Our electrophysiological experiments suggested that CL-rich bilayers had a major effect on KcsA gating and stabilized KcsA in an open-conductive conformation. To correlate the changes in P_O with conformational changes at the channel pore, we performed two-dimensional (2D) (¹³C,¹³C) and (¹⁵N,¹³C) ssNMR correlation experiments on KcsA in phospholipid environments identical to those used in the electrophysiological experiments described above. In contrast to previous solution-state NMR experiments using bilayer mimetics (see, e.g., (42, 43, 44)), the ¹³C-¹³C correlation spectra recorded with short mixing times enabled us to identify ¹³C chemical shifts (see Table S2 for a complete list) for the key residues T74, T75, and V76 within the KcsA selectivity filter (Fig. 2, A and B), as well as for G99, I100, and T101 located at the activation gate (Fig. 2 C). Note that in Figs. 2, A–C (lower panels), results obtained using asolectin bilayers (as previously described (26)) are only included as a reference to mark the conductive (black, pH 7) and collapsed (blue, pH 4) states of the selectivity filter.

Figure 2.

* * *

#### [WHAT YOU WILL DO]
1) Answer the following questions about the KcsA passage, one answer a line, marked as the questions are:
(a) Which two kinds of two-dimensional ssNMR correlation experiments were performed?
(b) For which residues located at the activation gate were ¹³C chemical shifts identified?
(c) In the lower panels of Figs. 2, A–C, which states of the selectivity filter do the black and blue asolectin results mark?
2) Proceed with the KcsA passage, continuing it from the point at which it stops.
The entries that follow the KcsA passage are separate material and unrelated to it.

* * *

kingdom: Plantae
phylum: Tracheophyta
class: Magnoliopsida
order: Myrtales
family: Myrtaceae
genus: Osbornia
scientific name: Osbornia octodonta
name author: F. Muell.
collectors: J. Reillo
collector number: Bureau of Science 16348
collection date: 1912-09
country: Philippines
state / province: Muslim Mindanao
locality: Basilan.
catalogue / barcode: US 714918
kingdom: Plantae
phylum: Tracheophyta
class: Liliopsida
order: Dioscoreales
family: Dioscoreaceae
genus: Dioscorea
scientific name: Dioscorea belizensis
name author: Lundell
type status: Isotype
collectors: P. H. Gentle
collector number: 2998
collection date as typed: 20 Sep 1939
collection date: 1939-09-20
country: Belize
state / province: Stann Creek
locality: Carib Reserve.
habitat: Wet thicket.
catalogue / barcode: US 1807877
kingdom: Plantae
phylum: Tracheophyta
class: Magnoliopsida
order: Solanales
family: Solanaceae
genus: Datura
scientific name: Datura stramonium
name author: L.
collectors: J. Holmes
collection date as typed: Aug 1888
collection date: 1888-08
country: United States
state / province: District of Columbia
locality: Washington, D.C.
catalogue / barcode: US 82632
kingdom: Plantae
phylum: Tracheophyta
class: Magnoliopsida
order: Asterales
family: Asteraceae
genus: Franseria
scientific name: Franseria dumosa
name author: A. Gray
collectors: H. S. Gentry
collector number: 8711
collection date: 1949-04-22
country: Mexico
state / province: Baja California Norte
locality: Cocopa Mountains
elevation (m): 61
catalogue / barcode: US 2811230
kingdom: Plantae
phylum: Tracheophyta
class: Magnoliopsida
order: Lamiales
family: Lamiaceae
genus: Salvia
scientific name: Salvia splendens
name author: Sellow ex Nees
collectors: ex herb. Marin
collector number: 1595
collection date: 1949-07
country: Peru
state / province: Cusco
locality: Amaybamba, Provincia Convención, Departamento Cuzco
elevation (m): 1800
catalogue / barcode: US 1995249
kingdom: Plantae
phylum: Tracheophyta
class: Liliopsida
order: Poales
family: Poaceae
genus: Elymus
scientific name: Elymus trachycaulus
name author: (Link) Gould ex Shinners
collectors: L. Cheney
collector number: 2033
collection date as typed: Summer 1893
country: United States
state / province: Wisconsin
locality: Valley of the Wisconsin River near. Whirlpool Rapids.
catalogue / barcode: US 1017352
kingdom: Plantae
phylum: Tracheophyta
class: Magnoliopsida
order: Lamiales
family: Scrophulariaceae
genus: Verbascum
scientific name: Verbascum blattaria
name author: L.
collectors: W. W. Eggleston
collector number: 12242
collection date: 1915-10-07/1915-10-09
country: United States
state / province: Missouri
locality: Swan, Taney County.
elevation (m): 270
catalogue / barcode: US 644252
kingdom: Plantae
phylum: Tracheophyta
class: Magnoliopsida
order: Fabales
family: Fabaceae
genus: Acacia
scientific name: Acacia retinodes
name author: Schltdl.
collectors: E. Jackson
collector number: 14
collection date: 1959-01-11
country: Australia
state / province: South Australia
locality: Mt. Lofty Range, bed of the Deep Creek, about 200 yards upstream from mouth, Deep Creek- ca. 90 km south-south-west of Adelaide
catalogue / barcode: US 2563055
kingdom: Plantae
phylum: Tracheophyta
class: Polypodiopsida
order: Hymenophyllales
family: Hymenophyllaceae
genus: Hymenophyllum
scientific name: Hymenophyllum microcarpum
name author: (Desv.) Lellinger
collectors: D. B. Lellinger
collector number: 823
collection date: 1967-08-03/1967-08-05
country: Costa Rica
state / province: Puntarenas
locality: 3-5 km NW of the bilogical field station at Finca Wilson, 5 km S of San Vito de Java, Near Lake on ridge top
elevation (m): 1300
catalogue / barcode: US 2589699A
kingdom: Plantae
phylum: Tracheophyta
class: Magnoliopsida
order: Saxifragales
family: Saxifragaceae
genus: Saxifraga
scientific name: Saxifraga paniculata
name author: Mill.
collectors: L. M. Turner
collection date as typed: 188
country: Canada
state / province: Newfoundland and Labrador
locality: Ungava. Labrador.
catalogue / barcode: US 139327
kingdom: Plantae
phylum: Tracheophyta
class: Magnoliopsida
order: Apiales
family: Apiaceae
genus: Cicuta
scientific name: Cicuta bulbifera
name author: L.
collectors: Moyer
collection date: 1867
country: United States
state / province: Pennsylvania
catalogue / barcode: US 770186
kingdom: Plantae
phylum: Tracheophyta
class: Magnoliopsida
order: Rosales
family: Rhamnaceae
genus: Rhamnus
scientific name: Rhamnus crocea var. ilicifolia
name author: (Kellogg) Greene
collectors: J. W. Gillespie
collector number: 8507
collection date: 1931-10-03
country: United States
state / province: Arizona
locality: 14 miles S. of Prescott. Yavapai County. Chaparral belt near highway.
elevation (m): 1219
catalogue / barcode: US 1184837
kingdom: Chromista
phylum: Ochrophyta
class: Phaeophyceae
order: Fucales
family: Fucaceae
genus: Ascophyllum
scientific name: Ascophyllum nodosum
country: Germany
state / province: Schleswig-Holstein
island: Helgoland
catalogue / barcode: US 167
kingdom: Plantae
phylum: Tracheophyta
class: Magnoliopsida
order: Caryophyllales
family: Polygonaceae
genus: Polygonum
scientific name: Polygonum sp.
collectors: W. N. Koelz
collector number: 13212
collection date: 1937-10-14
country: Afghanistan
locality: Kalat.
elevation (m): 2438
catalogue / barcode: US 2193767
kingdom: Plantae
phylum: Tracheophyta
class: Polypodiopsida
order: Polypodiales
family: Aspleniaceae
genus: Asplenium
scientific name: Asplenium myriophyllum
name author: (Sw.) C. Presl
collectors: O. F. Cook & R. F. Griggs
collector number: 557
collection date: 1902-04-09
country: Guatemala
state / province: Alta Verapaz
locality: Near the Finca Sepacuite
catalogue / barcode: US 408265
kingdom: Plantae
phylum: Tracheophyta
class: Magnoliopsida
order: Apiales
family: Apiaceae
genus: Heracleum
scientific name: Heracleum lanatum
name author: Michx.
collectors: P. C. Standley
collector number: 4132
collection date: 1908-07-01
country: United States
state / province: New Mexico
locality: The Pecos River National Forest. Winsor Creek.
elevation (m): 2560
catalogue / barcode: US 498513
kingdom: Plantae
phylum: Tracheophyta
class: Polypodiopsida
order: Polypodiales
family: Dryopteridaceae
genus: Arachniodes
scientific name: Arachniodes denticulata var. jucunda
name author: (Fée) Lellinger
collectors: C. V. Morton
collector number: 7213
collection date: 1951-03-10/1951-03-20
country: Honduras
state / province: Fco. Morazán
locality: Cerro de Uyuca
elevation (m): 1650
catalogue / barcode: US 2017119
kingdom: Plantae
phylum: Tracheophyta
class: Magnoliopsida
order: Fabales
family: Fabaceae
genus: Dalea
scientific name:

* * *

#### [TASK-BY-TASK OUTPUTS]
1)
(a) (¹³C,¹³C) and (¹⁵N,¹³C) ssNMR correlation experiments.
(b) G99, I100, and T101.
(c) Black marks the conductive state (pH 7), and blue marks the collapsed state (pH 4).

2)
(A–C) Spectral cutouts of 2D ¹³C-¹³C correlation (A and C) and ¹⁵N-¹³C (B) correlation spectra recorded in the presence of 150 mM KCl at pH 4.0 in different anionic phospholipid environments. KcsA was reconstituted into proteoliposomes composed of DOPC/DOPG, DOPC/DOPA, or DOPC/CL) at a 3:7 molar ratio. Data obtained using CL-rich lipids (pH 4.0) are shown in green. ssNMR spectra recorded for DOPC/DOPG (data not shown) and DOPC/DOPA lipids (pH 4.0, red) were identical and are denoted by PA/PG for brevity. As a reference, data obtained using asolectin at pH 7.0 or pH 4 are indicated in black and blue, respectively. Specific residues for each state are color-coded correspondingly. Experimental data were recorded at magnetic fields corresponding to a 500–700 MHz ¹H frequency and at an effective sample temperature of 273 K. (D) Cα chemical-shift changes of the selectivity filter in the collapsed state of PA, PG, and CL (left), and the conductive SF conformation (denoted by 2) appearing for CL-rich membranes at pH 4.0 (middle) and pH 3.5 (right). The color-coding refers to differences in Cα chemical-shift values measured for the indicated KcsA lipid preparations and pH values relative to ssNMR shifts obtained for the conductive state of KcsA at pH 7 in asolectin lipids (26). To see this figure in color, go online.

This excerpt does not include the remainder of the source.